The renovation has enabled research in a number of fields of research pursued at the University of Delaware, including: astronomy and space physics, catalysis and energy research, critical zone studies in oceanography and marine biology, bioinformatics, genomics, protein modeling, and computer science research on networks.

In addition to providing infrastructure for research, the renovation has enhanced access to dynamic network and computing resources for graduate research training and education. The network renovation allows UD users to exploit the current trends of virtualization so that computing work is no longer tied to a particular lab or group of systems. The University is also using the enhanced network connectivity to make its computational and network resources available, for education and research, to other four- and two-year colleges in Delaware.

Research Facilities

Departmental:

The Department has extensive computing facilities that are devoted to the research needs of the faculty and graduate students. These facilities are administered cooperatively between the Department of Electrical & Computer Engineering and the Department of Computer and Informational Sciences. Some specialized machines are used jointly by the two departments.

The ECE/CIS Joint Laboratory radiates from the central facilities center in Evans Hall. The computer datacenter is housed in a 1100 square feet area with raised floors and temperature/humidity controlled environment. Uninterruptible Power System’s and environmental/security monitoring help protect and maintain the systems housed there. The center connects together an extensive network of approximately 2000 ECE/CIS computers and other more specialized research facilities.
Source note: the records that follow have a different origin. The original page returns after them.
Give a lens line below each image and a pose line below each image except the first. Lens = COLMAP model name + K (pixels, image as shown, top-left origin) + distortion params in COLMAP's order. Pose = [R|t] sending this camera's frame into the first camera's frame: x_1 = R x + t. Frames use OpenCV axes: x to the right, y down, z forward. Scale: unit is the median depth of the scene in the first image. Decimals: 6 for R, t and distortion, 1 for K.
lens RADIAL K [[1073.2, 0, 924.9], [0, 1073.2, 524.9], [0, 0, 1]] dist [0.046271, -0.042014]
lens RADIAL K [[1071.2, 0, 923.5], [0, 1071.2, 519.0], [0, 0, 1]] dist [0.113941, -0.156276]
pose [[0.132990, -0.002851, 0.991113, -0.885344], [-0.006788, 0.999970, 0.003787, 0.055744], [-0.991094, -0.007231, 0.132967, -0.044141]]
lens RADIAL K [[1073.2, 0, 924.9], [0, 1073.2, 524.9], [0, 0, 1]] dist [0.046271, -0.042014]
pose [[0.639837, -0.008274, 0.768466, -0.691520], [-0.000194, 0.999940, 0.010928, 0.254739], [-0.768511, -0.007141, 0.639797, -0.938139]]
The center in Evans Hall houses all the server, file storage, and networking facilities central to ECE/CIS research needs. It contains a centralized storage and backup (SAN) disk subsystem; a 10-Gigabit Ethernet Network with internal and external connectivity that provides high performance, security, and monitoring; Wireless networks are deployed in all of the ECE/CIS buildings to aid in roaming and conference settings.
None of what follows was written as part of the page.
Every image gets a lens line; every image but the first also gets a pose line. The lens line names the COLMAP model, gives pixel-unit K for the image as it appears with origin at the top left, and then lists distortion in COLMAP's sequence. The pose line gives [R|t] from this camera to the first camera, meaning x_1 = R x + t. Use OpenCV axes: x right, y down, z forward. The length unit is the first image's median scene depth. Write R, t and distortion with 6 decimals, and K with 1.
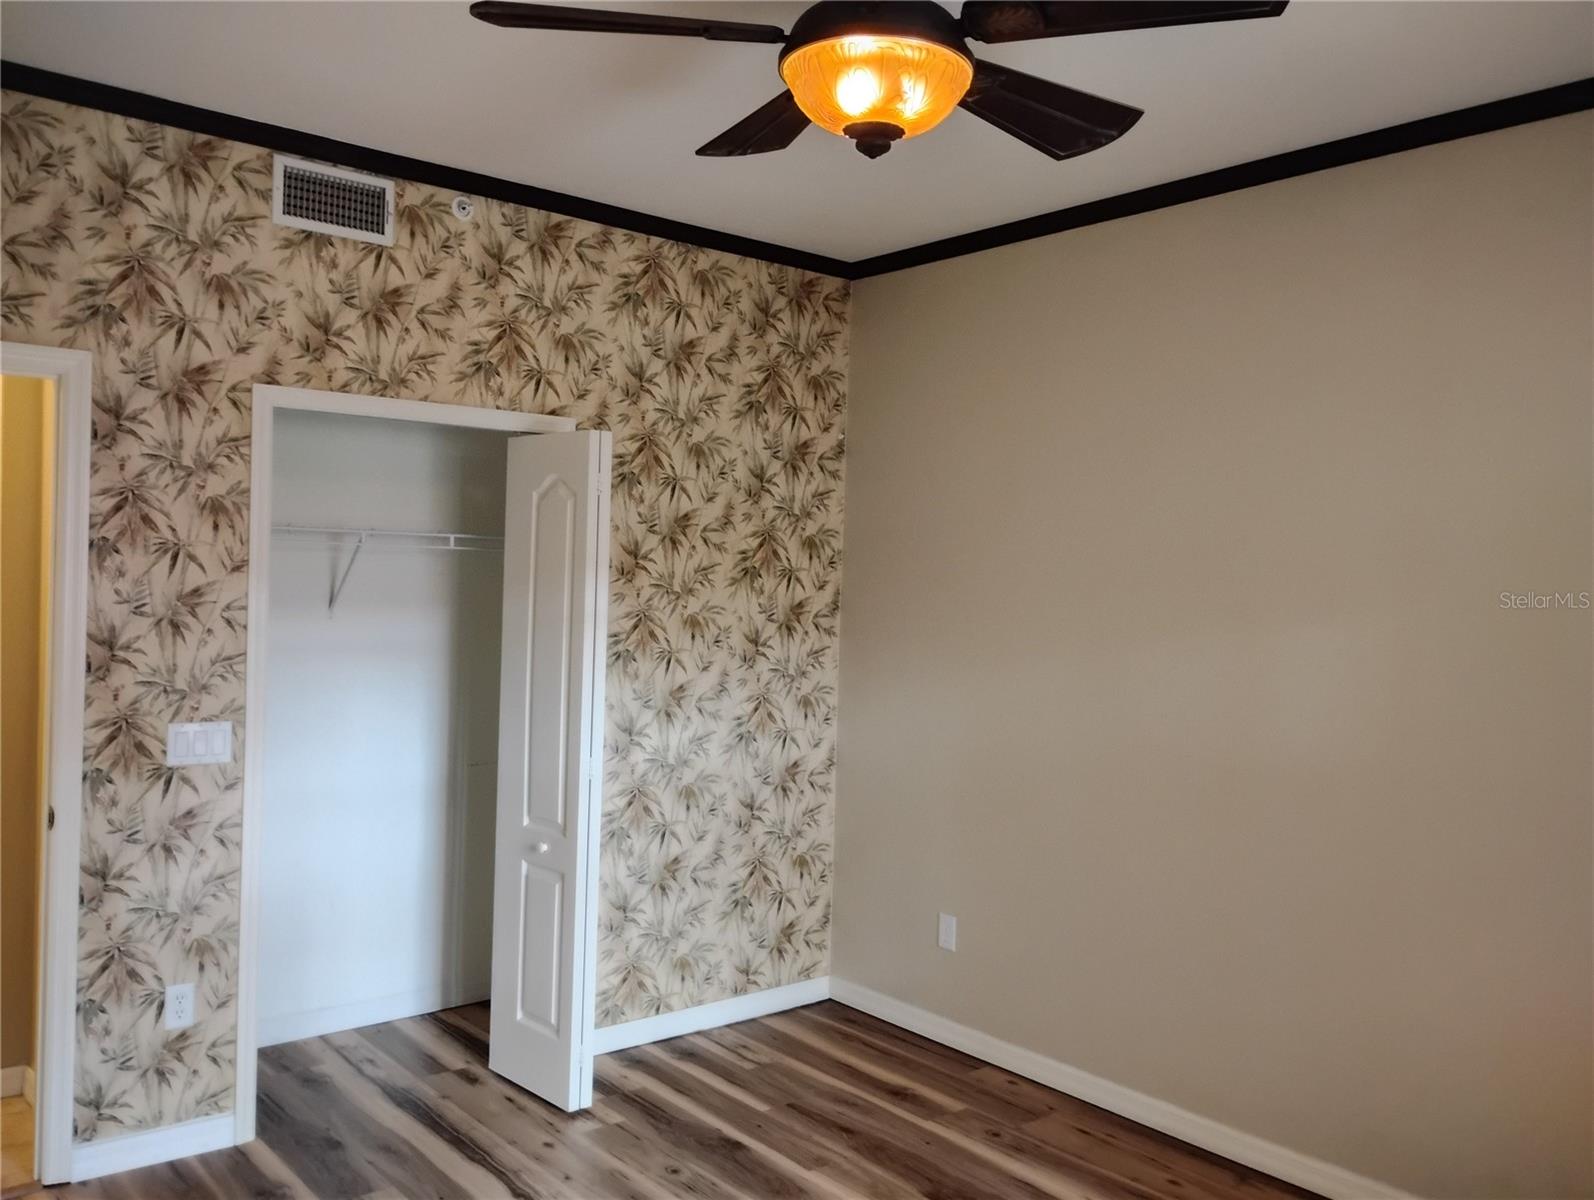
lens RADIAL K [[1320.7, 0, 801.6], [0, 1320.7, 589.2], [0, 0, 1]] dist [0.040732, -0.050839]
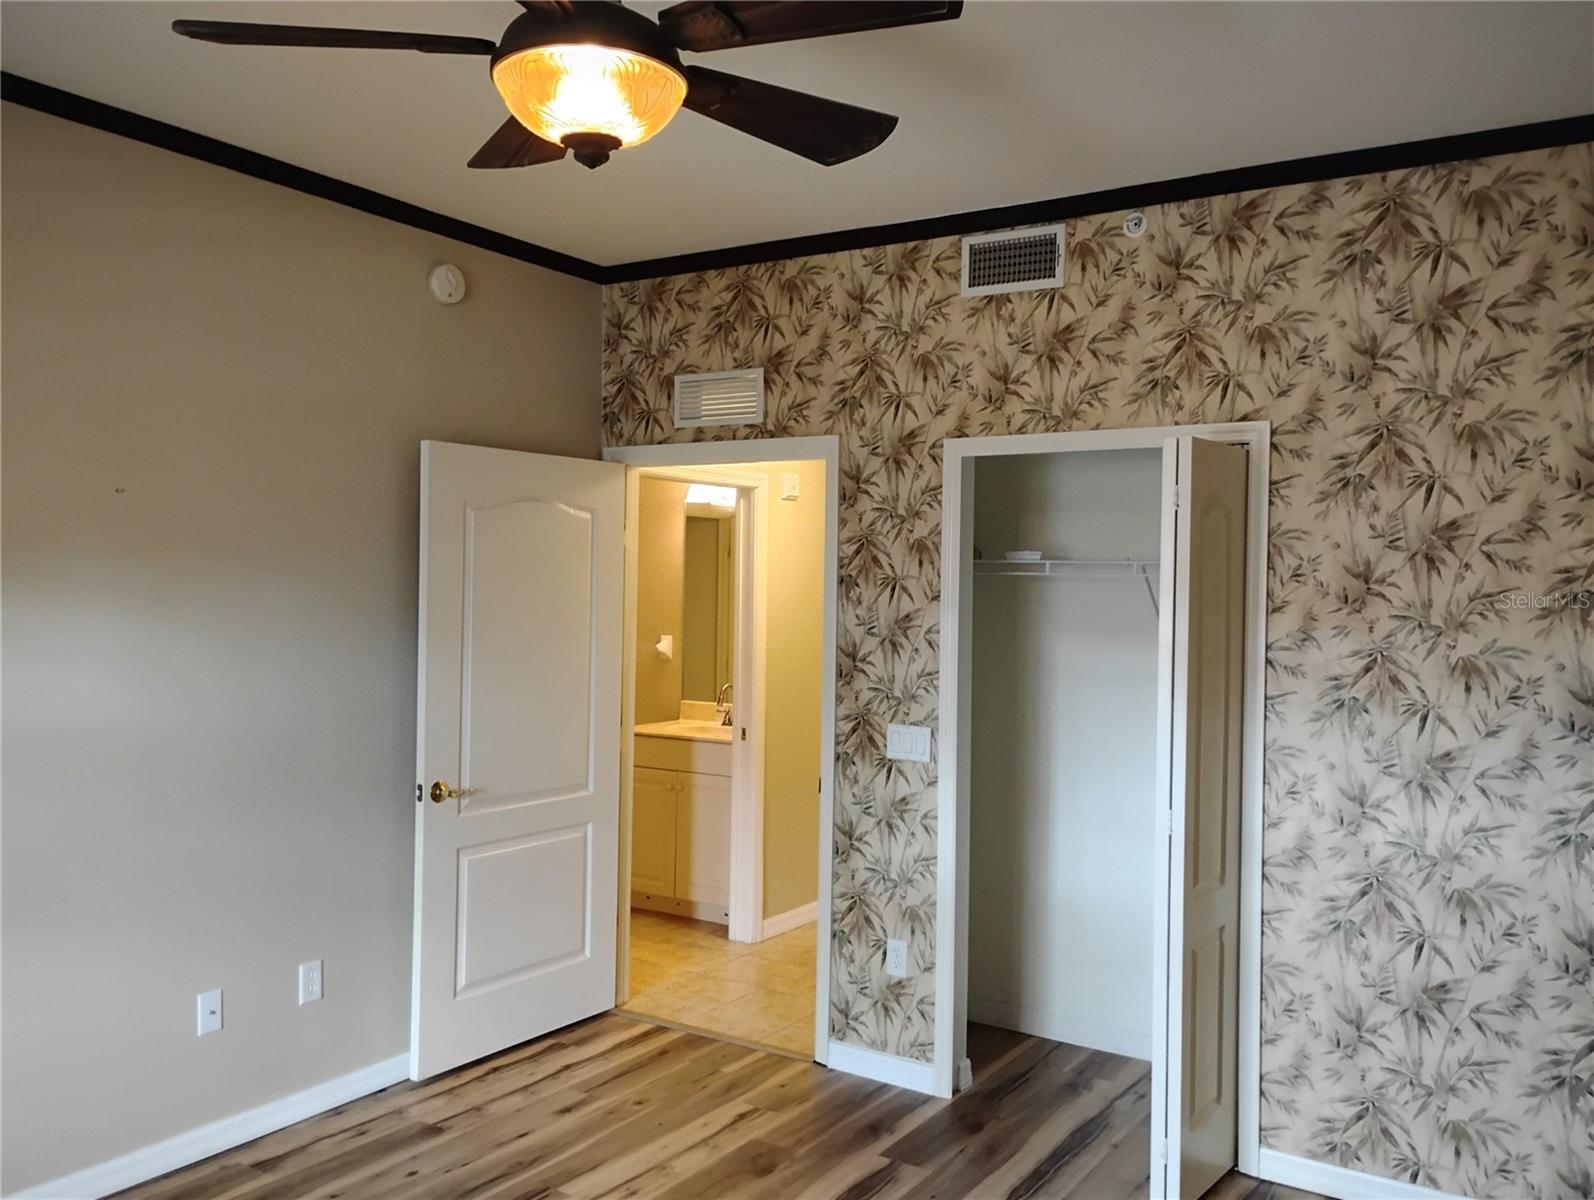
lens RADIAL K [[1320.7, 0, 799.4], [0, 1320.7, 606.1], [0, 0, 1]] dist [0.040732, -0.050839]
pose [[0.287706, -0.014399, -0.957611, 0.628697], [-0.024862, 0.999438, -0.022498, 0.019943], [0.957396, 0.030281, 0.287186, 0.522296]]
The central facility provides access to a number of other specialized facilities in the ECE/CIS lab, running Solaris_x86, Linux, Windows, and MacOS. They include:

  • Research SiCortex mini-Cluster systems providing distributed software research in a single computer chassis. Leveraging MIPS core processors in embedded systems, the SiCortex systems appear to the software as a distributed cluster while using the electrical power of a typical workstation.
  • Sun/Oracle ZFS Storage Server with 96 TB of disk space serving client machines and user file space,
  • Sun/Oracle ZFS Storage Server with 128 TB of disk space serving online client and server data backup,
  • 10 Penguin/Dell/Sun Multi-CPU Servers, with upwards of 64x CPU cores and 128 GB of RAM per system, serving computational needs,
  • 6 Penguin/Dell/Sun Multi-CPU Servers with Virtual Machine (VM) Support, providing over 100 VMs for a wide-range of system needs.
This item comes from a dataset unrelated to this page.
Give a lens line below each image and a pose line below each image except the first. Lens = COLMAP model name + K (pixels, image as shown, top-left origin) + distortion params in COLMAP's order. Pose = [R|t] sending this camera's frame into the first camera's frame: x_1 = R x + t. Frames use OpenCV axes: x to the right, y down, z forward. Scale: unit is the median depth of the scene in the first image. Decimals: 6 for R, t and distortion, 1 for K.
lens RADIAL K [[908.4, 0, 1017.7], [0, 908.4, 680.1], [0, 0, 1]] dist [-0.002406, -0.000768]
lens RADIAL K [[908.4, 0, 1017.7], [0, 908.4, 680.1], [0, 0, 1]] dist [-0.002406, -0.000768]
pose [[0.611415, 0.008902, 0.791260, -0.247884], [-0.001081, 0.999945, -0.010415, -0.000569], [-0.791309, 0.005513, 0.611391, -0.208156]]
For more information about the CIS/ECE support initiative including activities, help desk, and facilities, visit EECIS website.

University:

The ECE/CIS Department also makes use of University-wide Facilities in its research and instructional programs. Many under-class Undergraduate instructional computing is done on University-wide facilities, though the Department also maintains a separate Academic network for specialized instruction.

The University of Delaware is a member of the MAGPI-Internet2 project and has a 5-to-10Gbps connection from Campus to this new nationwide network research vehicle running at speeds up to 100Gbps.

In early 2012, the Campus upgraded its redundant Internet links to Dense Wavelength Division Multiplexed technology. The links can support multiple 10Gbps circuits and co-locates with the State of Delaware to a high-speed ISP in Philadelphia PA. At the same time, the Department upgraded its router with campus to support multiple 10Gigabit Ethernet links.